Moving about in Britain – by any transport method – is getting too tricky by half. With so many different systems and rules it’s a wonder anyone bothers, writes Guy Bird
I’m potentially £80 down and have the right hump. Two fines in as many weeks illustrate how needlessly difficult it can be to travel in this overly devolved and complicated country.
The first one related to not having the right ticket to travel on a train despite the fact the ticket office was shut before 6pm on a weekday and that I’ve always been allowed to pay at the other end.
I have better things to do than fare-dodge £2.10. But having the means to pay in hard notes and also being in possession of a fully paid-up Oyster card (useable on some lines but not all) was not enough to stop me being treated like a criminal by ‘Mr. Inspector’. He wouldn’t let me step the final four yards to his station’s excess fare booth, which of course – unlike the office at my starting destination – was open.
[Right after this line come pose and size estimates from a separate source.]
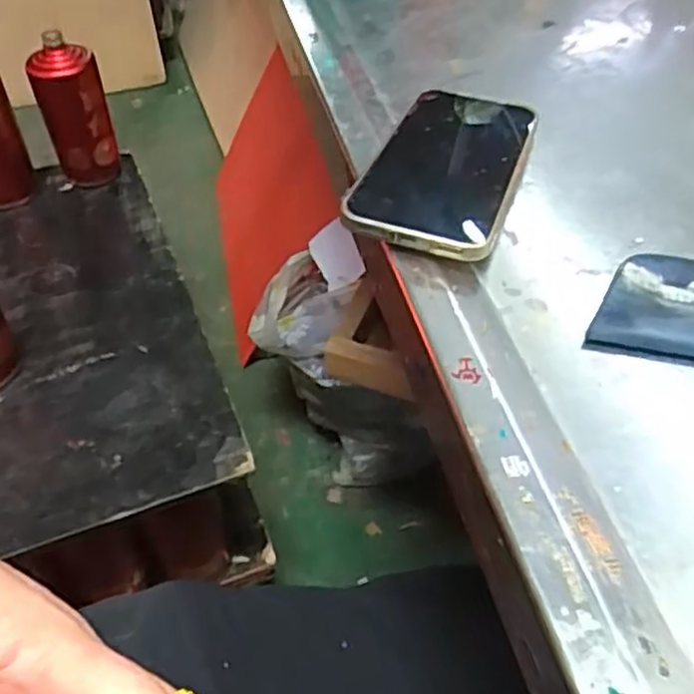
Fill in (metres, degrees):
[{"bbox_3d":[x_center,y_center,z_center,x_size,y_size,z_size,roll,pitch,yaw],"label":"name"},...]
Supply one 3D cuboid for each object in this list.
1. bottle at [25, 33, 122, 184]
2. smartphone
[{"bbox_3d":[-0.341,-0.288,0.919,0.078,0.180,0.084,-17,50,-13],"label":"bottle"},{"bbox_3d":[0.052,-0.100,0.398,0.082,0.018,0.153,15,48,13],"label":"smartphone"}]

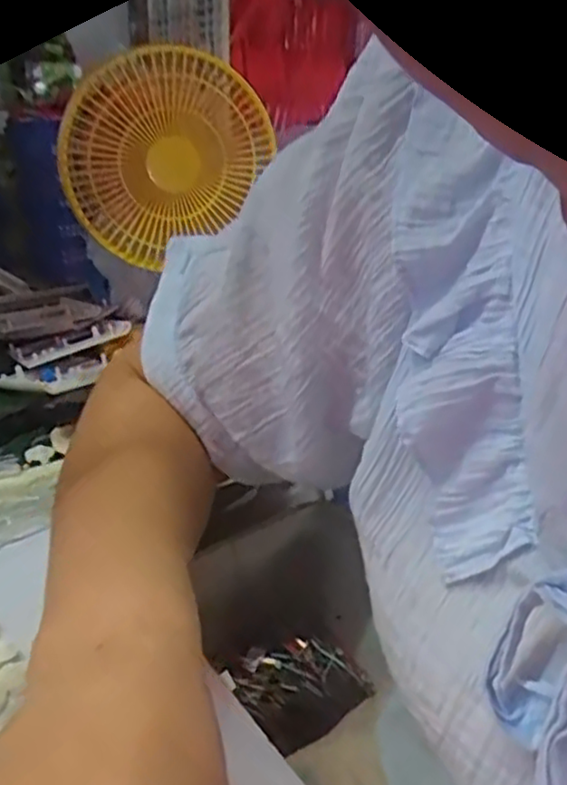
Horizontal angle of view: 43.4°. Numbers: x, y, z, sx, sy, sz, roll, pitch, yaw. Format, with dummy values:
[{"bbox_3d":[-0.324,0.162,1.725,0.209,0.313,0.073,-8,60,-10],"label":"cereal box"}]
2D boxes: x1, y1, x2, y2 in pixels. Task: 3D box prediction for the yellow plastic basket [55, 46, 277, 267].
[{"bbox_3d":[-0.116,-0.237,0.720,0.200,0.188,0.066,-5,24,-11],"label":"yellow plastic basket"}]

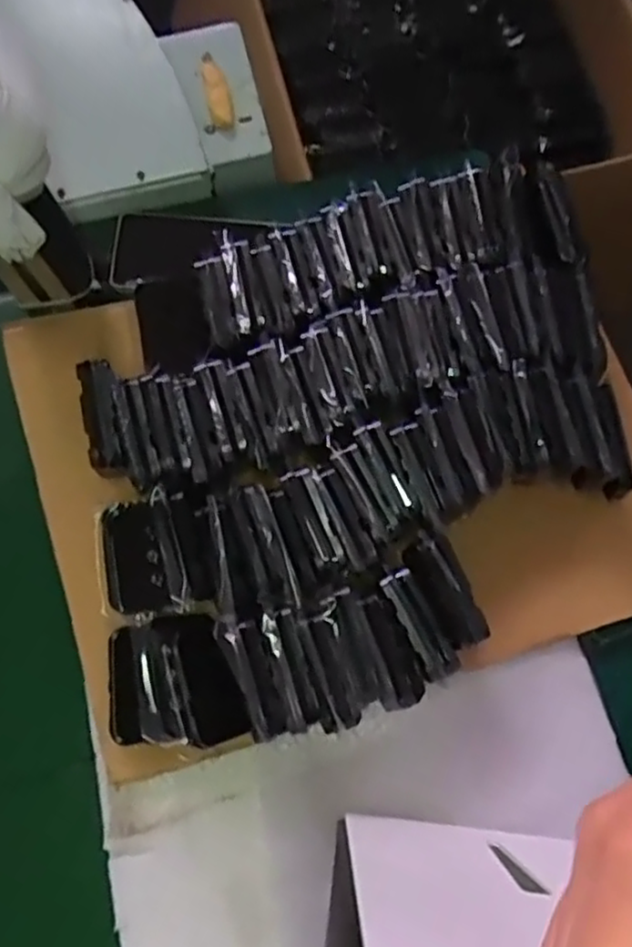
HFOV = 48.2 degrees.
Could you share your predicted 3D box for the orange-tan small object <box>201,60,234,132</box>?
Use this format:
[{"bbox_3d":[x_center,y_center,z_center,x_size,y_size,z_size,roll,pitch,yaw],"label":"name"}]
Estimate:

After an appeal to his huge supervisor/bouncer’s human nature, I was allowed to pay the £2.10 and dispute the £20 fine. I’m not holding out much hope of a fair result.
Party pooper
Parking in a residential street should have been easier – a doddle even – for a seasoned driver like me who actually knows how to pay the congestion charge by text. Seemingly not. On arrival, late Saturday afternoon, I spot specific ‘two wheels on pavement, two wheels off’ parking stipulations and manoeuvre carefully within the vaguely outlined box to make sure not even my car’s overhangs are overhanging outside the allotted space. Then I spy ‘permit or pay and display’ signs and I’m fretting again. Not having a penny on me (though I did have a bottle of wine for the host) I rush to get my young kids to the front door of the party down the street in the hope someone has change to pay for the 1.5 hours left before the restrictions lift.
Fortunately the homeowner is on the ball and hands me a ‘visitor parking permit’. I duly scratch off the right day and month for with my key and rush back to car to and place it on my dashboard. Four hours later there’s a £60 ticket on the windscreen “for displaying an invalid permit” because I had failed to write in the vehicle’s registration number. Last time I used such a parking permit in another borough I don’t remember needing to do such a thing. And I can’t dispute the fine until it’s reached the full £60 to really pile on the pressure and nudge me toward paying the lesser but still ridiculously disproportionate £30 early and moving on.
Every town, city, bus, train and underground company seems to have different rules. Which makes me wonder: do they really want my original fare or are they concentrating more on the lucrative fines? It really is time for more joined-up transport rules. Looking forward to nationwide road-charging already.